### Exercise instructions
Below are entries; copy exactly the lines from the one with "Aikido Kenkyukai Pennsylvania" through the one with "Indian Country", both included, and leave out the rest.

### Listed entries
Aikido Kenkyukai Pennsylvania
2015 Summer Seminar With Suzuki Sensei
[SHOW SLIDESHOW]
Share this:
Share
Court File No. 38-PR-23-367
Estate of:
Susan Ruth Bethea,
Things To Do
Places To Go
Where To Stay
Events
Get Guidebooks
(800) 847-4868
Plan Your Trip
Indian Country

---

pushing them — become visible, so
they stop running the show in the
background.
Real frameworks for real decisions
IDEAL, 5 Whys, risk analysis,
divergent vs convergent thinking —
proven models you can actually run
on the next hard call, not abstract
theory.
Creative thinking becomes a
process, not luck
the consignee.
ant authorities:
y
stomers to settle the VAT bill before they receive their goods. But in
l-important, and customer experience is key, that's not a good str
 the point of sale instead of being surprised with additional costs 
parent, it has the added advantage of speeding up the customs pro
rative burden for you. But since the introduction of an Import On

==

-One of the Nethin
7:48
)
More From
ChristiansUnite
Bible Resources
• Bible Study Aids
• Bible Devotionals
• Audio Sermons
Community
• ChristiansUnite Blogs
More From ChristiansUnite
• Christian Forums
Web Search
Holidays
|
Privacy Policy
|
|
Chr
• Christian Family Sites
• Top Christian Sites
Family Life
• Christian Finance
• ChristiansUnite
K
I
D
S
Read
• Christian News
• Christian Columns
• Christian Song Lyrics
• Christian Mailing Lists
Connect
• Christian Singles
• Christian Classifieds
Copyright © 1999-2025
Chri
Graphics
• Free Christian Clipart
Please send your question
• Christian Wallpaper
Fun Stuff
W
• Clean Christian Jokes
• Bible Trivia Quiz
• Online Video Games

### Written solution
Aikido Kenkyukai Pennsylvania
2015 Summer Seminar With Suzuki Sensei
[SHOW SLIDESHOW]
Share this:
Share
Court File No. 38-PR-23-367
Estate of:
Susan Ruth Bethea,
Things To Do
Places To Go
Where To Stay
Events
Get Guidebooks
(800) 847-4868
Plan Your Trip
Indian Country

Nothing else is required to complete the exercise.